§ Exercise description: From the first line to the last, give the records again exactly and skip the pictures.

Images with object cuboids
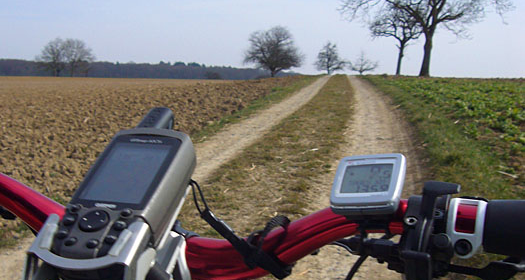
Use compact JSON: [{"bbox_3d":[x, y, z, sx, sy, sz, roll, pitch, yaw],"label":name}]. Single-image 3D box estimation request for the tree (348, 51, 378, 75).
[{"bbox_3d":[17.303,-13.106,97.000,5.100,4.500,5.000,0,7,0],"label":"tree"}]

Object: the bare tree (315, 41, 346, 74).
[{"bbox_3d":[11.130,-13.161,92.000,5.400,5.500,5.400,0,7,0],"label":"bare tree"}]

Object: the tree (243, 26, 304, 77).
[{"bbox_3d":[1.418,-11.346,73.000,7.800,6.600,7.600,0,7,0],"label":"tree"}]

§ Solution to this task:
Use compact JSON: [{"bbox_3d":[x, y, z, sx, sy, sz, roll, pitch, yaw],"label":name}]. Single-image 3D box estimation request for the tree (348, 51, 378, 75).
[{"bbox_3d":[17.303,-13.106,97.000,5.100,4.500,5.000,0,7,0],"label":"tree"}]

Object: the bare tree (315, 41, 346, 74).
[{"bbox_3d":[11.130,-13.161,92.000,5.400,5.500,5.400,0,7,0],"label":"bare tree"}]

Object: the tree (243, 26, 304, 77).
[{"bbox_3d":[1.418,-11.346,73.000,7.800,6.600,7.600,0,7,0],"label":"tree"}]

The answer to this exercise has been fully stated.